» RECORDS PROVIDED
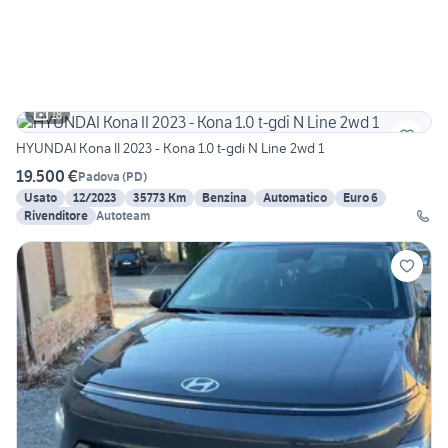
18
HYUNDAI Kona II 2023 - Kona 1.0 t-gdi N Line 2wd 1
19.500 €
Padova
(
PD
)
Usato
12/2023
35773 Km
Benzina
Automatico
Euro 6
Rivenditore
Autoteam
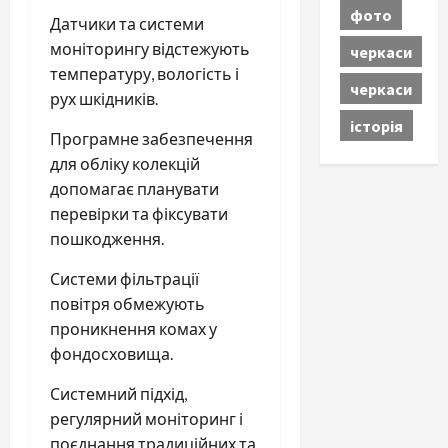
фото
Датчики та системи
моніторингу відстежують
черкаси
температуру, вологість і
черкаси
рух шкідників.
історія
Програмне забезпечення
для обліку колекцій
допомагає планувати
перевірки та фіксувати
пошкодження.
Системи фільтрації
повітря обмежують
проникнення комах у
фондосховища.
Системний підхід,
регулярний моніторинг і
поєднання традиційних та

» TASK GOAL
Turn every line of text read from the data above into a JSON list of strings, one string per line, skipping blank lines and leaving the pictures out.

» WRITTEN REPLY
[
  "18",
  "HYUNDAI Kona II 2023 - Kona 1.0 t-gdi N Line 2wd 1",
  "19.500 €",
  "Padova",
  "(",
  "PD",
  ")",
  "Usato",
  "12/2023",
  "35773 Km",
  "Benzina",
  "Automatico",
  "Euro 6",
  "Rivenditore",
  "Autoteam",
  "фото",
  "Датчики та системи",
  "моніторингу відстежують",
  "черкаси",
  "температуру, вологість і",
  "черкаси",
  "рух шкідників.",
  "історія",
  "Програмне забезпечення",
  "для обліку колекцій",
  "допомагає планувати",
  "перевірки та фіксувати",
  "пошкодження.",
  "Системи фільтрації",
  "повітря обмежують",
  "проникнення комах у",
  "фондосховища.",
  "Системний підхід,",
  "регулярний моніторинг і",
  "поєднання традиційних та"
]